El papá de Justina, cuando nos reunimos, dijo algo que no muchos que pasaron por esto se animan a decir, “Todos nosotros nos vamos a morir, no sabemos cuándo ni cómo, pero las personas que están esperando un trasplante saben cuando posiblemente mueran y cómo podrían llegar a morir”. Con mi familia estuvimos 14 días esperando el corazón.
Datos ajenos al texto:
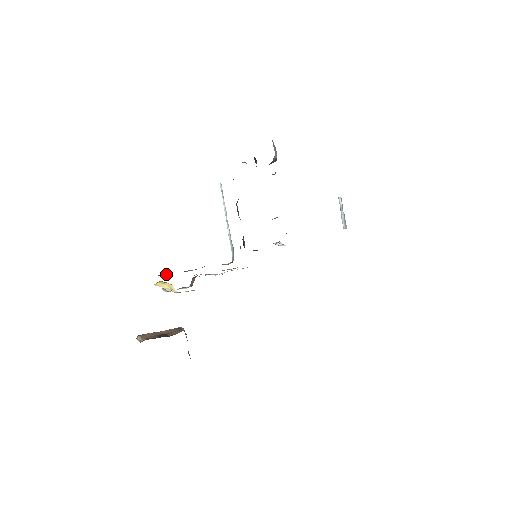
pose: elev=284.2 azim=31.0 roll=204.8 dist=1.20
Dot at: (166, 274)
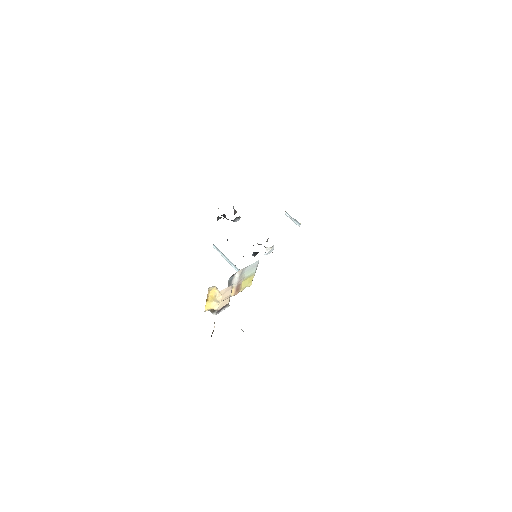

Así como Ezequiel y Justina tuvieron el ritual de los capicúas, nosotros tuvimos el nuestro. Por cada día le llevamos un corazón ilustrado a mi mamá y lo pegamos en la ventana de la habitación. Para el quinto día, ya era todo un atractivo de la sala de terapia. No solo lo esperaba mi mamá, sino todos sus compañeros de piso. Creo que era nuestra manera de entender que los días pasaban y no eran uno igual al otro. Hay personas a las que la espera se les hizo insoportable, hay personas que no aguantaron y se fueron sin importar las consecuencias, hay otras que nunca recibieron una buena noticia a tiempo. Esta realidad está cambiando, no por la acción de uno sino por la de todos. Somos una sociedad que se animó a hablar de sus muertes y convertirlas en donación. Rompimos un poco esos miedos, esos tabúes y cada vez hay más donantes y trasplantes.

“Todos nosotros nos vamos a morir, no sabemos cuándo ni cómo, pero las personas que están esperando un trasplante saben cuando posiblemente mueran y cómo podrían llegar a morir”

Hablar de donación implica hablar de enfermedad y muerte y a todos nos cuesta pensar en esta posibilidad, pero nos animamos. Por eso creí y creo indispensable contar esta historia, para ayudar a abrir puertas, para que más personas se animen a contar las suyas, para que las vidas triunfen sobre la muerte.